Under the current relationships, the Little Traverse Bay Bands and the Sault Tribe are operating purely as landlords for the company, with Lume leasing the land on which to build its stores, he said. The long-term leases provide revenue streams for the tribes, while the store locations also create job opportunities for tribal members in each of the communities.
Even with the economic benefits, Schultz acknowledged the marijuana industry remains a “tough topic” among members of the Sault Tribe, some of whom would have rather had the tribe start its own company or support a tribal member in getting into the business — or avoid the industry altogether.
“It’s something that I’d love to get all excited about and say it’s all great, but I know depending on who’s walking up to me, some want to punch me in the face, some want to say ‘way to go,’” he said. “It’s a politically charged topic.”
As well, nothing is preventing any of the 12 federally recognized tribes in Michigan from launching their own licensing schemes for marijuana businesses, which would allow them to capture additional revenues from taxes on the products sold on reservation land.
Legal sources contacted for this report noted the tribes are leaving significant revenue on the table by having the Lume stores go through the Marijuana Regulatory Agency, with the excise and sales taxes going to the state’s coffers instead. To that end, adult-use marijuana sales reached more than $191 million through the first half of 2020, according to the latest data from the Marijuana Regulatory Agency.
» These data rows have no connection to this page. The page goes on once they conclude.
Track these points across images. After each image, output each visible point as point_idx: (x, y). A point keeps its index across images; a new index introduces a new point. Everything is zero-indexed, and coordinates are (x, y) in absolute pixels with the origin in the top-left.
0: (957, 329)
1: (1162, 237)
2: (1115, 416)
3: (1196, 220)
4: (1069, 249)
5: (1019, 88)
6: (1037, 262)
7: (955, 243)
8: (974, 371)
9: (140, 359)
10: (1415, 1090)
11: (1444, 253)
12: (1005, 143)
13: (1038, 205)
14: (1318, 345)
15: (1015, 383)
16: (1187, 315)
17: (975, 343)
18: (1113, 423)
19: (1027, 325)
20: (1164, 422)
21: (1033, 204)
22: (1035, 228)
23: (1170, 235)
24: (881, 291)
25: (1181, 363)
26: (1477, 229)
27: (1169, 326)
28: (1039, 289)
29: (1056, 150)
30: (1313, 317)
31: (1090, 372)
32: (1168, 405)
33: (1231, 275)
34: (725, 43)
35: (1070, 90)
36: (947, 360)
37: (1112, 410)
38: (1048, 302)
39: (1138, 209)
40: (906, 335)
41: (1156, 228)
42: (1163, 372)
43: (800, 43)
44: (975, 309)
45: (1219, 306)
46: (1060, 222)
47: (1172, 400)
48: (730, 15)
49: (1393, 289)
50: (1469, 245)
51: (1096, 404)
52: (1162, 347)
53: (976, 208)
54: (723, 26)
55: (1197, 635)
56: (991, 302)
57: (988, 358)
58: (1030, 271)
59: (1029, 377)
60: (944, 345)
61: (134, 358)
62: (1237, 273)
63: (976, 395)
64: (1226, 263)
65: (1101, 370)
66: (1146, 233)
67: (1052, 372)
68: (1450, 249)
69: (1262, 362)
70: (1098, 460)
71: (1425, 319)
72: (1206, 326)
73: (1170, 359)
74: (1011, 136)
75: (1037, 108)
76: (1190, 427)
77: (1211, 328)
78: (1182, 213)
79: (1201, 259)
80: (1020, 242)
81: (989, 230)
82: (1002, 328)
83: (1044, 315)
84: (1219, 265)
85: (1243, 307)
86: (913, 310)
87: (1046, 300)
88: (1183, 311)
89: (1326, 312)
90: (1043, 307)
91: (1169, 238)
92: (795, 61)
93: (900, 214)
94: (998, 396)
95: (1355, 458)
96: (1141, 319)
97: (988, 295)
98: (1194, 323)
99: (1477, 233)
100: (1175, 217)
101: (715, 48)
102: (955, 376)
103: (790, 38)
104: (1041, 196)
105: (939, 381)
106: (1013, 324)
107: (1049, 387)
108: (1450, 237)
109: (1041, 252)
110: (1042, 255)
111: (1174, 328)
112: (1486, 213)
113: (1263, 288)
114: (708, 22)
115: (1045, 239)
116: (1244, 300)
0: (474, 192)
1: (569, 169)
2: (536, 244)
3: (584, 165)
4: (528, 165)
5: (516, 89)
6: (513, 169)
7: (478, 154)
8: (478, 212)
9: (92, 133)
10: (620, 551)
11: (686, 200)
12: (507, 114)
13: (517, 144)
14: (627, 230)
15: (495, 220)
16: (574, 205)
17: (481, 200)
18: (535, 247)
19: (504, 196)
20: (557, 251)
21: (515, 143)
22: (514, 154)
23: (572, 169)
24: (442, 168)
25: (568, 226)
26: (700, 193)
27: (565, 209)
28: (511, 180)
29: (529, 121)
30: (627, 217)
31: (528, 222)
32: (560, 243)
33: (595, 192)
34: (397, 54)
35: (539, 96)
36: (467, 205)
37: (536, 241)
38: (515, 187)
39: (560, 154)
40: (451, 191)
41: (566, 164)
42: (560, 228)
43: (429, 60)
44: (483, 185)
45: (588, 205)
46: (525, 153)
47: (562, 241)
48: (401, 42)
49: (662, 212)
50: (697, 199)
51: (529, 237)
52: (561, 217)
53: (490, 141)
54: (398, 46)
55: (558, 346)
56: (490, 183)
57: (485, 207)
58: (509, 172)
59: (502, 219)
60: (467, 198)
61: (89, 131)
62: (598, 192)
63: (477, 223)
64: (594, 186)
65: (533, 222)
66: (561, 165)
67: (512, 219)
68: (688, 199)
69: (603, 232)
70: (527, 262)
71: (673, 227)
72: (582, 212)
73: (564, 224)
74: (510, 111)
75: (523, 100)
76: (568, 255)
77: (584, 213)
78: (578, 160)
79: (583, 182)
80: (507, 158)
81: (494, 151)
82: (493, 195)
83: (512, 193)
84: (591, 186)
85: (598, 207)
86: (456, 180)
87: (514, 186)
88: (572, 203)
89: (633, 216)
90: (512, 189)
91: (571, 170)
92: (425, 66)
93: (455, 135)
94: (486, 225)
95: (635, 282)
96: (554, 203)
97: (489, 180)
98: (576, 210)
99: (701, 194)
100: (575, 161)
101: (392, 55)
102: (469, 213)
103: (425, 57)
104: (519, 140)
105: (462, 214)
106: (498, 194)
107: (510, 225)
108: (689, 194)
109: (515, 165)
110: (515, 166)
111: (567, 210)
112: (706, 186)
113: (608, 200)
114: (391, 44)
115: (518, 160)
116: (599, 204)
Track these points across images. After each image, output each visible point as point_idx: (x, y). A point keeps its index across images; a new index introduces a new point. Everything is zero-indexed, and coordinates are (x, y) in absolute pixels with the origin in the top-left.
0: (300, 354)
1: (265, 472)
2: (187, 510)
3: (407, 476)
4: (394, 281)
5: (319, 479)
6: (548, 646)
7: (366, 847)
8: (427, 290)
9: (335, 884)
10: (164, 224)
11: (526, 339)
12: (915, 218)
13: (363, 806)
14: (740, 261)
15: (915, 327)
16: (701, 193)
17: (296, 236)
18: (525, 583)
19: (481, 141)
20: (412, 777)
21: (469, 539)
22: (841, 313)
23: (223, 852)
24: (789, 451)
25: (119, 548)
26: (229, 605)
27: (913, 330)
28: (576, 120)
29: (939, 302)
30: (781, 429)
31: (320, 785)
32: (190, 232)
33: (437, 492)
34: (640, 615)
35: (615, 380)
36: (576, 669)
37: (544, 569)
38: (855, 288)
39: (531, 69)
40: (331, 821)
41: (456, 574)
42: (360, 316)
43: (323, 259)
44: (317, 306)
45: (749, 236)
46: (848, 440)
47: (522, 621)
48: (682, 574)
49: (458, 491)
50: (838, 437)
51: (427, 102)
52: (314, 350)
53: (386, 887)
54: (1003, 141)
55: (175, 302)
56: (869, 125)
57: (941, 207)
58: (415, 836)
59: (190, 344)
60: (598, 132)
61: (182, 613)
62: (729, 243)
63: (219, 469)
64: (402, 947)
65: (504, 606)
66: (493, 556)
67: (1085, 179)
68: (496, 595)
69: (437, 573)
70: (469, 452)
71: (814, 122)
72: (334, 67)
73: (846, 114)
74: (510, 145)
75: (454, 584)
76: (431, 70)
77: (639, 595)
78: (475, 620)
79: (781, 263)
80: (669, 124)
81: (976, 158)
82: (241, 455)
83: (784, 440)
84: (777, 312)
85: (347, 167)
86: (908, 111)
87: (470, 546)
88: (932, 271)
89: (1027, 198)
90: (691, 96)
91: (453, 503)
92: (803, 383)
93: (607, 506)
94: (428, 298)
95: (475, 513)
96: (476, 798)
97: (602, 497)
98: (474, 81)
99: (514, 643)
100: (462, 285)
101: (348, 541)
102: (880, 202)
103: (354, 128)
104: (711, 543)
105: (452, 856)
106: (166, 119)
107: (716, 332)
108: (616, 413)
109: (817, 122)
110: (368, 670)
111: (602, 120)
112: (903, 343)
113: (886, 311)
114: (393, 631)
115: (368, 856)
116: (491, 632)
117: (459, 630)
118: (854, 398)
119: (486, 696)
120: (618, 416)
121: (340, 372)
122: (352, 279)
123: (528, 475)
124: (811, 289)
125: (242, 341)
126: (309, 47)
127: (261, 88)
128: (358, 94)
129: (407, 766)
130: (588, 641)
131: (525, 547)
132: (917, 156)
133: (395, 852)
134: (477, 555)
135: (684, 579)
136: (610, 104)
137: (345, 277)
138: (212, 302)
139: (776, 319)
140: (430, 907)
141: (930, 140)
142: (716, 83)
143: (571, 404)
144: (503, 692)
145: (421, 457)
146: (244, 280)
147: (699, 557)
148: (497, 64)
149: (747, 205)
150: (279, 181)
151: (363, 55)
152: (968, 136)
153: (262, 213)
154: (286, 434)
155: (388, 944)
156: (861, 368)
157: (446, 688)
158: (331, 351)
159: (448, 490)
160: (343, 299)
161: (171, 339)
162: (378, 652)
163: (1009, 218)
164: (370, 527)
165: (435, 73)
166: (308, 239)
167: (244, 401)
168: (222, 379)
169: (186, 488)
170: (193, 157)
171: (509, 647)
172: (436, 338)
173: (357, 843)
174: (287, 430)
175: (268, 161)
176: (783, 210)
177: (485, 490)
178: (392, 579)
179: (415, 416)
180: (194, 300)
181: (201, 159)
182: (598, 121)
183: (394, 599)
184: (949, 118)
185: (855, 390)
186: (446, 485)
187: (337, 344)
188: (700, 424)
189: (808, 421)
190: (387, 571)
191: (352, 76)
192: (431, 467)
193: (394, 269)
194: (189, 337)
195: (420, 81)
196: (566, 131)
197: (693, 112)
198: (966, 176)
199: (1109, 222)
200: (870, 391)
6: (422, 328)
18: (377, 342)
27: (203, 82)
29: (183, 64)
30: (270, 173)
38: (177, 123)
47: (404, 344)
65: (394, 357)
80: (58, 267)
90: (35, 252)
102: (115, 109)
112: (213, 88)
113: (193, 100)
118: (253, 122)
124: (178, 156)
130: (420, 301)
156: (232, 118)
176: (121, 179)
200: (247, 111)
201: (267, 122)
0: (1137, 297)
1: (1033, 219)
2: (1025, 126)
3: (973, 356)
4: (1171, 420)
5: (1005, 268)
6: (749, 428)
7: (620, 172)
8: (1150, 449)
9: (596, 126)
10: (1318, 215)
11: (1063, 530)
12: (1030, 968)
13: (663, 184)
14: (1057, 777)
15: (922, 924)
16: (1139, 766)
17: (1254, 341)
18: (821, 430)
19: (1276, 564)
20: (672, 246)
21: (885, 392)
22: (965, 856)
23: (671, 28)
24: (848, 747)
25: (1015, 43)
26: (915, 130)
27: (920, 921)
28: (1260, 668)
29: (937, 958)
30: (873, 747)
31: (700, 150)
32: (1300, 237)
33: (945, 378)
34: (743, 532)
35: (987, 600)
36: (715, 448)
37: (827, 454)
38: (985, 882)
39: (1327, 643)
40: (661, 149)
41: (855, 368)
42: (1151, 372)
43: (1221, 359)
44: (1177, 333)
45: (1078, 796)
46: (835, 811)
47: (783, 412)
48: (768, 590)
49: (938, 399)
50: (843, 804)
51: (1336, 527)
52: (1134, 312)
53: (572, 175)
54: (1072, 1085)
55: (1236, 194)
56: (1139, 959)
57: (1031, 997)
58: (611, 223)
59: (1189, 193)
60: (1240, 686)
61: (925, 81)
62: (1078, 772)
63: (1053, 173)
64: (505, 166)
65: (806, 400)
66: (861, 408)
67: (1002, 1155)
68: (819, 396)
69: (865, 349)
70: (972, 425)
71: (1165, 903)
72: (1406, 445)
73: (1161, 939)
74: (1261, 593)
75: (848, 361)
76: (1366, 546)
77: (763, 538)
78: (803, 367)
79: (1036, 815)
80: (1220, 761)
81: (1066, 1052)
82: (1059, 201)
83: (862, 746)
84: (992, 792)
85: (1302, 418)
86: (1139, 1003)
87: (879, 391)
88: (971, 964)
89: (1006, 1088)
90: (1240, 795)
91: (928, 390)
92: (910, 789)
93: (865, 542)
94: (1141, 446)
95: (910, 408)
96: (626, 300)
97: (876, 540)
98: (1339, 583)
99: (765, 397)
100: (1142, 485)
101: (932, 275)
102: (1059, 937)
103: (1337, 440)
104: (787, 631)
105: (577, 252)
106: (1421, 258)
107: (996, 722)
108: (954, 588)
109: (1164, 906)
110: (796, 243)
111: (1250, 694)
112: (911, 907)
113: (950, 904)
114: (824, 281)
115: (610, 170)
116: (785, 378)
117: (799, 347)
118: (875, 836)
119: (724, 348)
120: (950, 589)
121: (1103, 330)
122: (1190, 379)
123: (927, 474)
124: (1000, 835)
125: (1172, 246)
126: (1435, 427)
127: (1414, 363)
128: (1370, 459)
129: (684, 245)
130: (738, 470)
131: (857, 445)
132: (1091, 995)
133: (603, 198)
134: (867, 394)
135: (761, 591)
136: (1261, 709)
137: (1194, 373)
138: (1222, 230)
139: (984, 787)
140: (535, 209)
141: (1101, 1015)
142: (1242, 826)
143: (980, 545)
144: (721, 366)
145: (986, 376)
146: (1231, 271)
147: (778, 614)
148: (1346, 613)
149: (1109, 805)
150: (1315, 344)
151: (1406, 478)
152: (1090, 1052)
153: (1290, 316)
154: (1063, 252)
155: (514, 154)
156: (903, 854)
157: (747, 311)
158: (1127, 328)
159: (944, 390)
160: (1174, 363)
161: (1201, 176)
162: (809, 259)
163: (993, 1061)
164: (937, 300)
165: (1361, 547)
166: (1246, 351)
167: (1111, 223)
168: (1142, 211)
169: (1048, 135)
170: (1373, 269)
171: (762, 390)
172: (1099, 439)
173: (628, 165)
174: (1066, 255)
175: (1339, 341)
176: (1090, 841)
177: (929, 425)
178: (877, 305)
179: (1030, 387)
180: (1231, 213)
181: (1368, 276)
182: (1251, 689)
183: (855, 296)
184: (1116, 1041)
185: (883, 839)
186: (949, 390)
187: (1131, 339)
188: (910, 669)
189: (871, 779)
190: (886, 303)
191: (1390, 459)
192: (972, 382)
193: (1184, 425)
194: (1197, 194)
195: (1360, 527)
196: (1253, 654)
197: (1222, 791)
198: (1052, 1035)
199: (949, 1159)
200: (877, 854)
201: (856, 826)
Schultz said in the future, the tribe may explore other options in the industry beyond leasing land to Lume for dispensaries.
“There’s nothing that says this is the only thing we do,” he said. “It’s just that the more that you look at the industry, the more you see it’s a big money, big player industry. … For us to introduce ourselves to the industry, it was ‘let’s do it with the professionals, the best of the best,’ and then let the future bring what it will bring.”
The stores on tribal lands form part of an aggressive growth strategy for Lume, which currently has 10 stores in Michigan, including West Michigan locations in Kalamazoo, Big Rapids and Evart, where the company also operates a 50,000-square-foot grow facility.
Hellyar said the company is working on “several locations” in Grand Rapids, which he called “a very important market,” but the first it plans to build in Kent County will begin construction this month in Lowell.
Lume also is in the process of tripling its cultivation capacity in Evart by the end of the year, with plans to expand the facility to 450,000 square feet by the end of 2024. That added capacity will come online as Lume targets having 100 stores in operation across the state in the same time frame.
The company typically invests between $750,000 to $1.25 million into a retail location, each of which is privately financed, and creates about 15 to 20 jobs per store, Hellyar said.
“What’s going to be really important is making sure that we have good distribution throughout all of the stores in the U.P.,” he said, noting targets for as many as 10 locations in the Upper Peninsula. “Since we opened, our store in Negaunee is one of our top-performing stores. It’s doing extremely well. We’re really excited about it.”